CONSIGNE 1: Recopiez à l'identique le passage du texte sur les maisons tours de Djeddah qui commence aux mots "LES ROSHANS OU" et s'arrête après les mots "Loti. Aziyadé. 1879)".

· · · · · · ·

LES ROSHANS OU MASHRABIYA:LES MAISONS TOURS DE DJEDDAH

 

« Je me croyais si parfaitement seul, que j'éprouvai une étrange impression en apercevant près de moi, derrière d'épais barreaux de fer, le haut d'une tête humaine, deux grands yeux verts fixés sur les miens. »

(Pierre Loti. Aziyadé. 1879)

1878 H



Djeddah, ville des bords de la mer rouge, point d’entrée de l’Ouma allant vers les lieux saints de Médine et de la Mecque, se présente aux visiteurs comme une capitale moderne à l’américaine. Son emblème en est le jet d’eau du Roi Fahd qui dépassait il y a peu, la tour Effeil de douze mètres. Maintenant que notre tour nationale  de trois cent mètres culmine à trois cent trente mètres, elle supplante cette fontaine maritime de dix huit mètres. Il conviendrait pour la ville du Hedjaz de changer d’emblème !

· · · · · · ·

CONSIGNE 2: Dans les lignes stockées ci-dessous, renvoyez à l'identique celles qui vont de la ligne contenant "Page size: 1241x1754." jusqu'à la ligne contenant "picture [118, 118, 1094, 666]", les deux incluses.

(Enregistrements stockés)

· · · · · · ·

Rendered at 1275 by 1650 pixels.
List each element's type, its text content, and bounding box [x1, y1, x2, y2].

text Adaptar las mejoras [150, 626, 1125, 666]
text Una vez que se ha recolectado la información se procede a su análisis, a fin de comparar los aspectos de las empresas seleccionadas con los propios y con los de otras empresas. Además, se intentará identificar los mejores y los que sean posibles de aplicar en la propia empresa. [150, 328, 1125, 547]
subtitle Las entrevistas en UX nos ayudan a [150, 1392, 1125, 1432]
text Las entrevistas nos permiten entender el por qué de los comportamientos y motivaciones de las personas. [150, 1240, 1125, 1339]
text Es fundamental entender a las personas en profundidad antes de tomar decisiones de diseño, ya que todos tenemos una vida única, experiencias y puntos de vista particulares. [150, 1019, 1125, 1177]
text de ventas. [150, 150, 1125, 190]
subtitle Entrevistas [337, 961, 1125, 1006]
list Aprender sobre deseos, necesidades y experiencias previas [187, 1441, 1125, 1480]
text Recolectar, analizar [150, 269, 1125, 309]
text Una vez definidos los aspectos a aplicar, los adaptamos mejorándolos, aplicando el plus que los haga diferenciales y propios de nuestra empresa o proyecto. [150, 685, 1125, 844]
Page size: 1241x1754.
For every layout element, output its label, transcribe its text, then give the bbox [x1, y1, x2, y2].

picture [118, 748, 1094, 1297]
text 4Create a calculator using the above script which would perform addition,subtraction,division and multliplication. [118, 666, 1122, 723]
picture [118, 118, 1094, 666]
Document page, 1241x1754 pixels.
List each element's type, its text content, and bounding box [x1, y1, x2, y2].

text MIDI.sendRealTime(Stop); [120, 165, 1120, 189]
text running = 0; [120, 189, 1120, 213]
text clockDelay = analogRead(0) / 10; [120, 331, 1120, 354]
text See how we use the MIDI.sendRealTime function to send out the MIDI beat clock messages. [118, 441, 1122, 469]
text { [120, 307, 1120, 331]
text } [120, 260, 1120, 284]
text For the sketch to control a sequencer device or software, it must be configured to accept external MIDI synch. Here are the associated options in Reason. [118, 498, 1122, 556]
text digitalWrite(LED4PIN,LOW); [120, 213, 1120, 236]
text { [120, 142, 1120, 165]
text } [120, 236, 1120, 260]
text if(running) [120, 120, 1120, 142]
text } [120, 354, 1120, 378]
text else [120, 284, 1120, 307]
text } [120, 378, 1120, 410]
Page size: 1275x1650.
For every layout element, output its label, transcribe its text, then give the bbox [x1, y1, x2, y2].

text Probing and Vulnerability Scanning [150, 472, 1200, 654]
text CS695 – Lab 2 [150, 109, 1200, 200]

· · · · · · ·

RÉPONSE COMPLÈTE 1:
LES ROSHANS OU MASHRABIYA:LES MAISONS TOURS DE DJEDDAH

 

« Je me croyais si parfaitement seul, que j'éprouvai une étrange impression en apercevant près de moi, derrière d'épais barreaux de fer, le haut d'une tête humaine, deux grands yeux verts fixés sur les miens. »

(Pierre Loti. Aziyadé. 1879)

RÉPONSE COMPLÈTE 2:
Page size: 1241x1754.
For every layout element, output its label, transcribe its text, then give the bbox [x1, y1, x2, y2].

picture [118, 748, 1094, 1297]
text 4Create a calculator using the above script which would perform addition,subtraction,division and multliplication. [118, 666, 1122, 723]
picture [118, 118, 1094, 666]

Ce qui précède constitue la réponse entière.